Never Overpay For An Investment

Posted on August 19, 2015 at 10:24 AM PST by

What’s the “right” amount to pay for an investment? Aren’t investments free or nearly so?

You might be surprised to learn that what you pay for your investments can vary dramatically, and not always for good reasons. While we’re quite used to comparison shopping for groceries, clothing or a new car, we aren’t really that good at comparing investment pricing.

That has to change. When you overpay for an investment, you automatically lose some of the implied return on that investment. If the investment loses money, you lose even more when you pay too much to own it.


What are the costs of investing? Here’s a simple cheat sheet to consider:

Commissions: This is the fee you probably think of first. If you buy or sell a stock, your brokerage will charge you for the transaction. Same with mutual funds, although probably more. Even if a fund is “commission free” it costs something to process, so the cost is built instead into annualized platform fees. Cost: Zero to $50 per transaction.

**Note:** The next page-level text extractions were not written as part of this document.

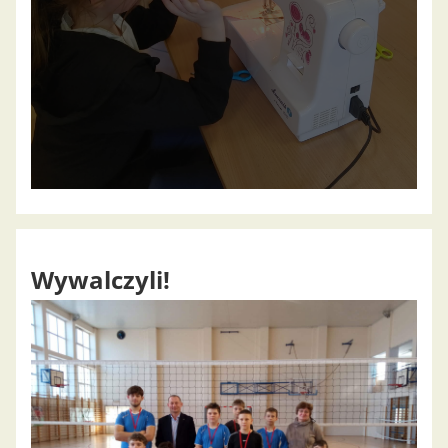
Wywalczyli!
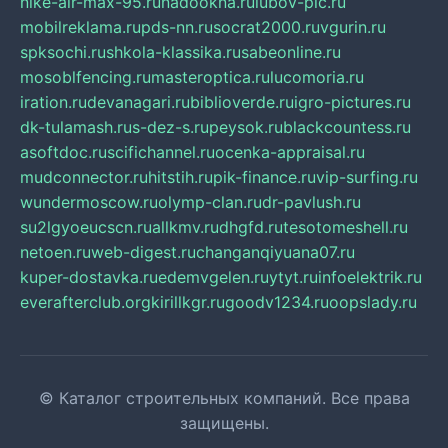
nike-air-max-95.ru
nadookna.ru
lubov-pic.ru
mobilreklama.ru
pds-nn.ru
socrat2000.ru
vgurin.ru
spksochi.ru
shkola-klassika.ru
sabeonline.ru
mosoblfencing.ru
masteroptica.ru
lucomoria.ru
iration.ru
devanagari.ru
biblioverde.ru
igro-pictures.ru
dk-tulamash.ru
s-dez-s.ru
peysok.ru
blackcountess.ru
asoftdoc.ru
scifichannel.ru
ocenka-appraisal.ru
mudconnector.ru
hitstih.ru
pik-finance.ru
vip-surfing.ru
wundermoscow.ru
olymp-clan.ru
dr-pavlush.ru
su2lgyoeucscn.ru
allkmv.ru
dhgfd.ru
tesotomeshell.ru
netoen.ru
web-digest.ru
changanqiyuana07.ru
kuper-dostavka.ru
edemvgelen.ru
ytyt.ru
infoelektrik.ru
everafterclub.org
kirillkgr.ru
goodv1234.ru
oopslady.ru
© Каталог строительных компаний. Все права
защищены.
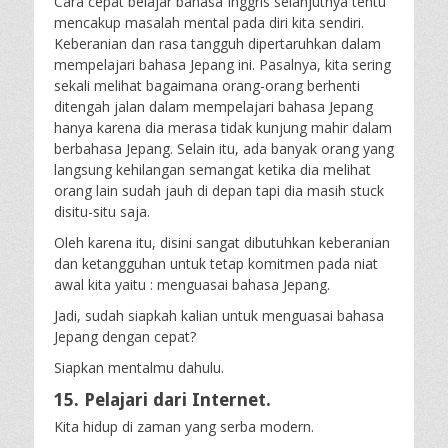
Cara cepat belajar bahasa Inggris selanjutnya tentu
mencakup masalah mental pada diri kita sendiri.
Keberanian dan rasa tangguh dipertaruhkan dalam
mempelajari bahasa Jepang ini. Pasalnya, kita sering
sekali melihat bagaimana orang-orang berhenti
ditengah jalan dalam mempelajari bahasa Jepang
hanya karena dia merasa tidak kunjung mahir dalam
berbahasa Jepang. Selain itu, ada banyak orang yang
langsung kehilangan semangat ketika dia melihat
orang lain sudah jauh di depan tapi dia masih stuck
disitu-situ saja.
Oleh karena itu, disini sangat dibutuhkan keberanian
dan ketangguhan untuk tetap komitmen pada niat
awal kita yaitu : menguasai bahasa Jepang.
Jadi, sudah siapkah kalian untuk menguasai bahasa
Jepang dengan cepat?
Siapkan mentalmu dahulu.
15. Pelajari dari Internet.
Kita hidup di zaman yang serba modern.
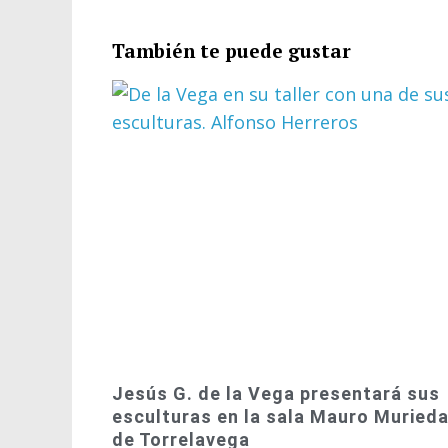
También te puede gustar
Jesús G. de la Vega presentará sus
esculturas en la sala Mauro Muried
de Torrelavega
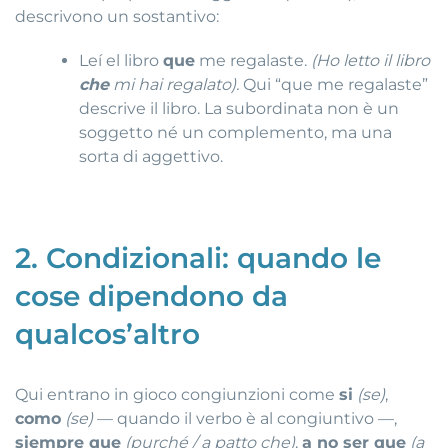
descrivono un sostantivo:
Leí el libro
que
me regalaste.
(Ho letto il libro
che
mi hai regalato).
Qui “que me regalaste”
descrive il libro. La subordinata non è un
soggetto né un complemento, ma una
sorta di aggettivo.
2. Condizionali: quando le
cose dipendono da
qualcos’altro
Qui entrano in gioco congiunzioni come
si
(se)
,
como
(se)
— quando il verbo è al congiuntivo —,
siempre que
(purché / a patto che)
,
a no ser que
(a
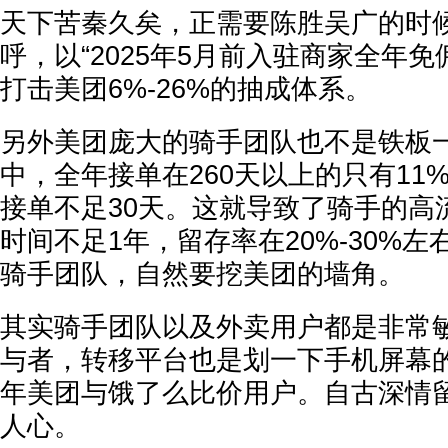
天下苦秦久矣，正需要陈胜吴广的时
呼，以“2025年5月前入驻商家全年免
打击美团6%-26%的抽成体系。
另外美团庞大的骑手团队也不是铁板一
中，全年接单在260天以上的只有11
接单不足30天。这就导致了骑手的高
时间不足1年，留存率在20%-30%
骑手团队，自然要挖美团的墙角。
其实骑手团队以及外卖用户都是非常
与者，转移平台也是划一下手机屏幕
年美团与饿了么比价用户。自古深情
人心。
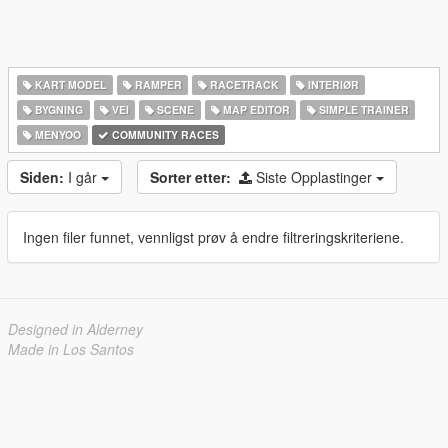
KART MODEL
RAMPER
RACETRACK
INTERIØR
BYGNING
VEI
SCENE
MAP EDITOR
SIMPLE TRAINER
MENYOO
COMMUNITY RACES
Siden:
I går
Sorter etter:
Siste Opplastinger
Ingen filer funnet, vennligst prøv å endre filtreringskriteriene.
Designed in Alderney
Made in Los Santos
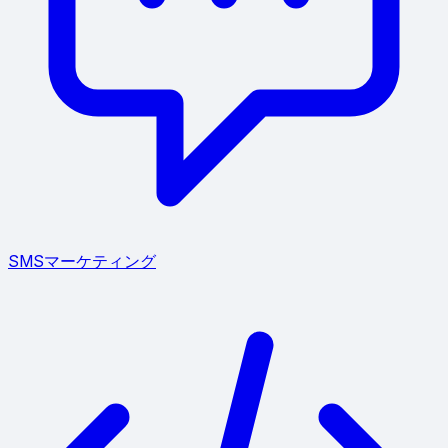
SMSマーケティング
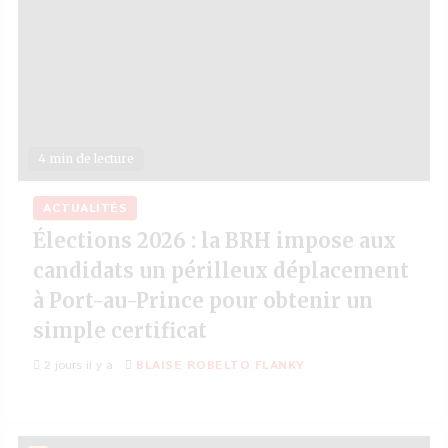
4 min de lecture
ACTUALITÉS
Élections 2026 : la BRH impose aux
candidats un périlleux déplacement
à Port-au-Prince pour obtenir un
simple certificat
2 jours il y a
BLAISE ROBELTO FLANKY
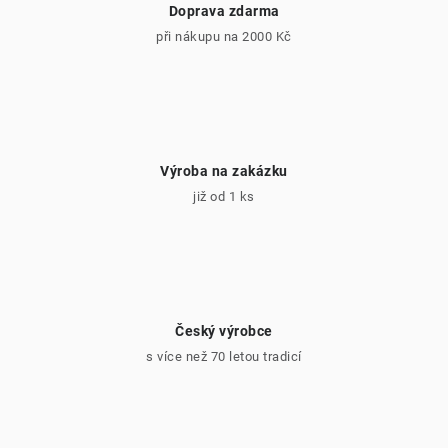
Doprava zdarma
při nákupu na 2000 Kč
Výroba na zakázku
již od 1 ks
Český výrobce
s více než 70 letou tradicí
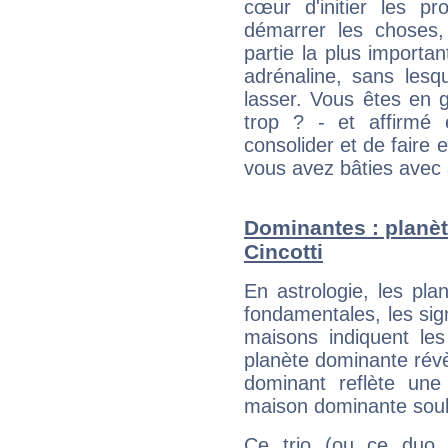
cœur d'initier les p
démarrer les choses,
partie la plus import
adrénaline, sans les
lasser. Vous êtes en gé
trop ? - et affirmé 
consolider et de faire 
vous avez bâties avec 
Dominantes : planèt
Cincotti
En astrologie, les pl
fondamentales, les sig
maisons indiquent le
planète dominante révèl
dominant reflète une
maison dominante soulig
Ce trio (ou ce duo 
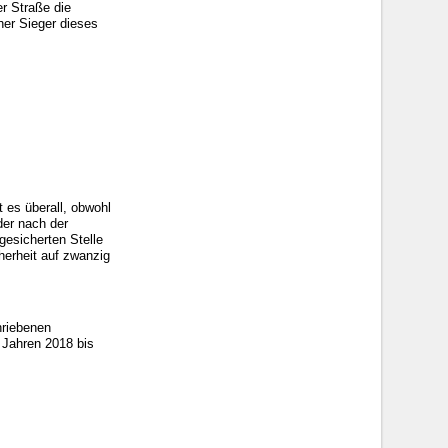
er Straße die
her Sieger dieses
 es überall, obwohl
der nach der
gesicherten Stelle
herheit auf zwanzig
hriebenen
n Jahren 2018 bis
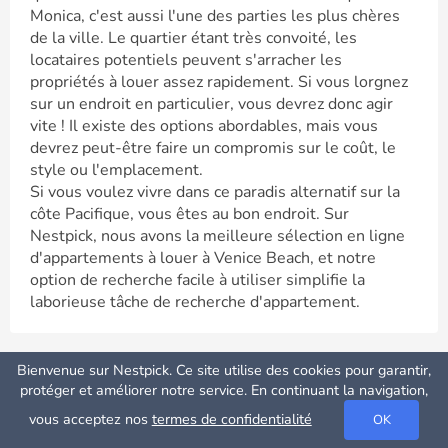
Monica, c'est aussi l'une des parties les plus chères
de la ville. Le quartier étant très convoité, les
locataires potentiels peuvent s'arracher les
propriétés à louer assez rapidement. Si vous lorgnez
sur un endroit en particulier, vous devrez donc agir
vite ! Il existe des options abordables, mais vous
devrez peut-être faire un compromis sur le coût, le
style ou l'emplacement.
Si vous voulez vivre dans ce paradis alternatif sur la
côte Pacifique, vous êtes au bon endroit. Sur
Nestpick, nous avons la meilleure sélection en ligne
d'appartements à louer à Venice Beach, et notre
option de recherche facile à utiliser simplifie la
laborieuse tâche de recherche d'appartement.
Bienvenue sur Nestpick. Ce site utilise des cookies pour garantir,
Type de Carte
Logement étudiant à Los Angeles
protéger et améliorer notre service. En continuant la navigation,
vous acceptez nos
termes de confidentialité
OK
Accueillant sur ses terres l'Université de Californie à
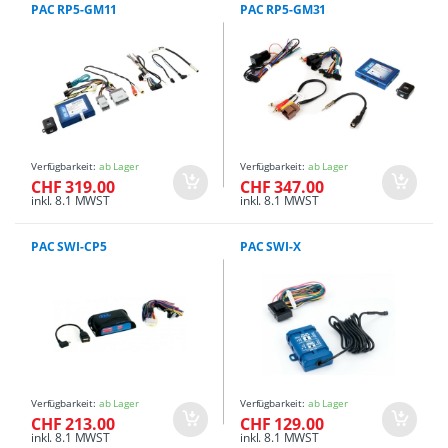
PAC RP5-GM11
PAC RP5-GM31
Verfügbarkeit:
ab Lager
Verfügbarkeit:
ab Lager
CHF 319.00
CHF 347.00
inkl. 8.1 MWST
inkl. 8.1 MWST
PAC SWI-CP5
PAC SWI-X
Verfügbarkeit:
ab Lager
Verfügbarkeit:
ab Lager
CHF 213.00
CHF 129.00
inkl. 8.1 MWST
inkl. 8.1 MWST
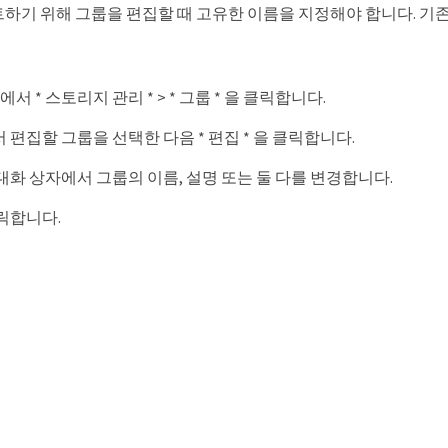
하기 위해 그룹을 편집할 때 고유한 이름을 지정해야 합니다. 기존
서 * 스토리지 관리 * > * 그룹 * 을 클릭합니다.
서 편집할 그룹을 선택한 다음 * 편집 * 을 클릭합니다.
 대화 상자에서 그룹의 이름, 설명 또는 둘 다를 변경합니다.
클릭합니다.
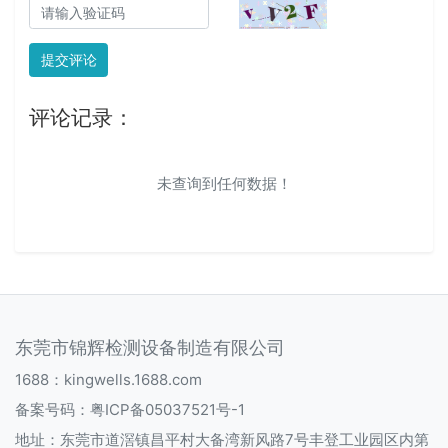
提交评论
评论记录：
未查询到任何数据！
东莞市锦辉检测设备制造有限公司
1688：
kingwells.1688.com
备案号码：
粤ICP备05037521号-1
地址：东莞市道滘镇昌平村大备湾新风路7号丰登工业园区内第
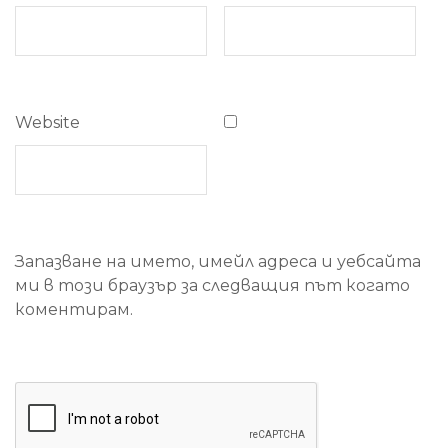
Website
Запазване на името, имейл адреса и уебсайта
ми в този браузър за следващия път когато
коментирам.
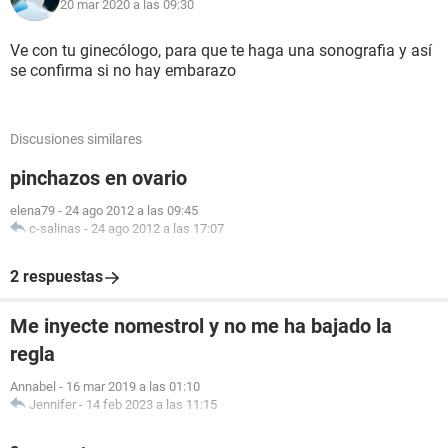
20 mar 2020 a las 09:30
Ve con tu ginecólogo, para que te haga una sonografia y así
se confirma si no hay embarazo
Discusiones similares
pinchazos en ovario
elena79
-
24 ago 2012 a las 09:45
c-salinas
-
24 ago 2012 a las 17:07
2 respuestas
Me inyecte nomestrol y no me ha bajado la
regla
Annabel
-
16 mar 2019 a las 01:10
Jennifer
-
14 feb 2023 a las 11:15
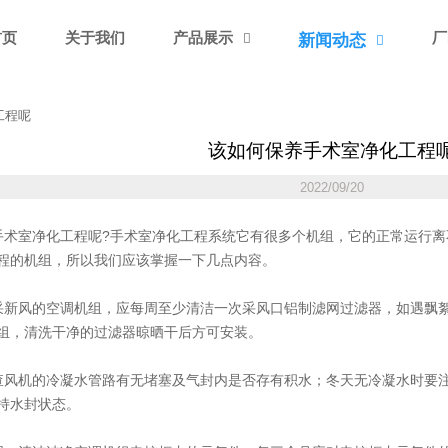
首页
关于我们
产品展示
厂
新闻动态


工程呢
该如何保养手术室净化工程
2022/09/20
术室净化工程呢?手术室净化工程系统它有很多个机组，它的正常运行离
程的机组，所以我们应该掌握一下几点内容。
新风的空调机组，应每周至少清洁一次采风口铝制滤网过滤器，如遇飘
组，清洗干净的过滤器晾晒干后方可安装。
风机的冷凝水管路有无堵塞及气封内是否存有积水；冬天无冷凝水时要
持水封状态。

Mutual fund fees: A biggie, and poorly understood. Every mutual fund you own has some kind of internal cost. It can range from very low with money-market funds to very high, say, for an emerging market fund that covers 15 countries. Cost: Zero to 3% of assets or more, annually.

Sales loads: A “load” is basically an admission fee, charged by your broker for the work of making an investment available to you. These can be pretty stiff and often are taken out at the beginning of the investment, plus “12b-1” marketing fees which repeat annually, forever. Cost: Up to 8% of your assets.

Financial advisor fees: Advisors should be paid for their work recommending investments and helping with planning and portfolio construction. While many financial advisors work for an hourly fee, others will charge an annual fee based on your assets under management. Cost: Typically 1% but could be more.

Taxes: Finally, if you trade in a taxable account, you can expect to be taxed on your gains both short-term and long and on dividend income you realize during the year. This can vary according to the tax law and the amounts gained and lost, but it’s part of the total return equation. Cost: Zero to 20% of realized gains.

Lowering your cost of investing is paramount to building a retirement. You can’t compound money you don’t have because it left your account in the form of a fee.

Get started

How? Start by saving into tax-deferred and tax-free IRAs and workplace 401(k) plans. Then try to use only index funds with fees that are a small fraction of those charged by actively managed mutual funds. The ETF versions of index funds often trade commission-free.

Finally, you can avoid financial advisor costs by using low-cost online software to create and rebalance a retirement investing plan.  The difference can be striking — and knock years off your expected retirement date.